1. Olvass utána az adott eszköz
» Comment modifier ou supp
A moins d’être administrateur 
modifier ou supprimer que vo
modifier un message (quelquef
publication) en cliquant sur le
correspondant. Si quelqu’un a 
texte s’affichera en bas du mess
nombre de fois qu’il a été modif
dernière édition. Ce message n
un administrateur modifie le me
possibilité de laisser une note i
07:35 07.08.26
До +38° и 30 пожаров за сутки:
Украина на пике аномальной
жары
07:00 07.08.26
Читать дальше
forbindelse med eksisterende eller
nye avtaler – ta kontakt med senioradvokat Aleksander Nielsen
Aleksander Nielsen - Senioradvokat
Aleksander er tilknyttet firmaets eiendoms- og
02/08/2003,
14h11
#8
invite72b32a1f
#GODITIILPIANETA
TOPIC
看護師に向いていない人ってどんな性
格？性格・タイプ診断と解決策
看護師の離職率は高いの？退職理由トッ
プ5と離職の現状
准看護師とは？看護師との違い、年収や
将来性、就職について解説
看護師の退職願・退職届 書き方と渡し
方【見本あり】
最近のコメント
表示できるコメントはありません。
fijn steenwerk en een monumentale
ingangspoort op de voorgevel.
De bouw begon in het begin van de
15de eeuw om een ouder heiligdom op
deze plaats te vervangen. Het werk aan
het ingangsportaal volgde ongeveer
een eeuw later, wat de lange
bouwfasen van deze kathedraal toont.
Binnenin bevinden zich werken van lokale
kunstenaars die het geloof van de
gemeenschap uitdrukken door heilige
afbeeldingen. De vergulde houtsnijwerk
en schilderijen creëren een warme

====================

• Task instructions:
A single number is the answer: the count of lines above that include the string "administrateur".

• Solution to this problem:
2